The use of QR codes has been one of the many methods threat actors have deployed recently in an effort to circumvent security controls. QR codes have become so common place, like being used for paperless menus at restaurants, that everyone has grown quite accustomed to reaching for their mobile device at the first sight of one. Attackers are aware of this and by utilizing QR codes in email, attackers hope to avoid business security solutions and switch targets from protected environments to their own personal devices, where security controls may be lacking.

This example acted as a Microsoft MFA one time passcode authentication/expiration message that the recipient would need to scan to keep their current password, however, most legitimate services would never offer a user to keep their current password if it was indeed expiring.
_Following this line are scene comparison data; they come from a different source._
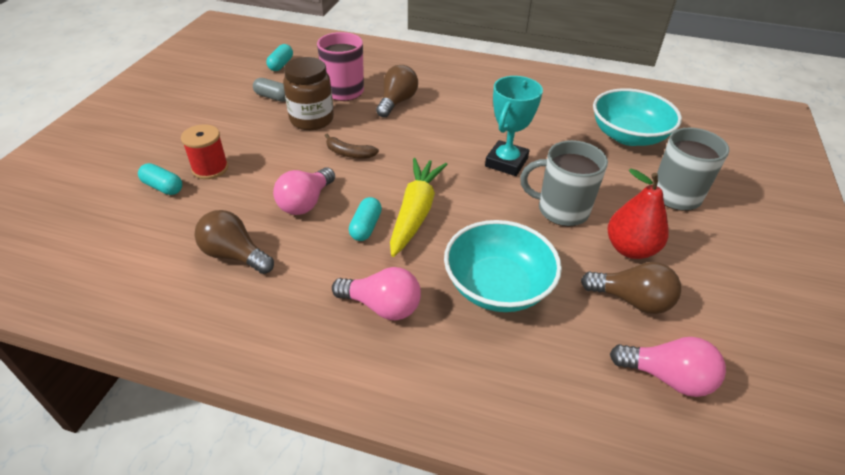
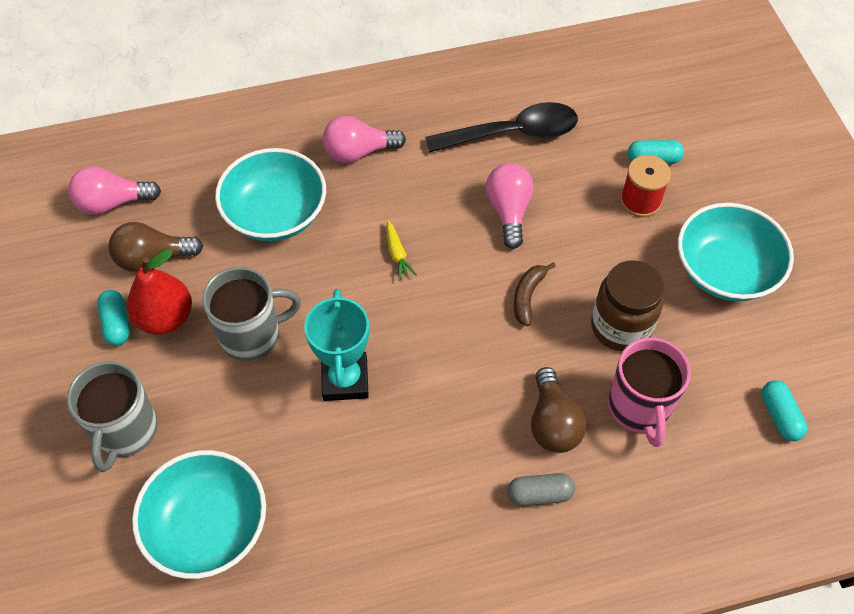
camera: 150 degrees right, 15 degrees up
(218, 117) = (725, 270): none -> turquoise bowl
(235, 255) = (513, 133): brown light bulb -> black spoon
(273, 97) = (709, 341): grey capsule -> grey capsule (539, 494)
(349, 153) = (528, 296): brown banana -> brown banana turned 60 degrees counterclockwise
(366, 227) = (430, 214): turquoise capsule -> turquoise capsule (116, 323)
(415, 212) = (397, 254): yellow carrot -> yellow carrot, size x0.45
Upon decoding the QR code, we see that it points to a customized subdomain on web .]corec.]windowsd.]net, Microsoft Azure’s blob storage site.

If a user proceeds, they are redirected thru a Cloudflare check and live user (captcha style) verification. The portal also tries to automatically use oauth to proxy a connection between the victim and Microsoft for token theft if there is an active session token. If no session is active, it prompts the user to sign in with their credentials to proceed collecting credentials. Using azure to bind session tokens to a user’s own specific device/s or implementing hardware authentication  are best practices to help prevent these session attacks which can bypass MFA.

Later, attackers added several upgrades to their attacks by incorporating the target user name and company logo into the body of the message and instead leveraged a bingg.]com redirect in the URL. We continue to monitor these closely as the attackers continue to further customize these attacks.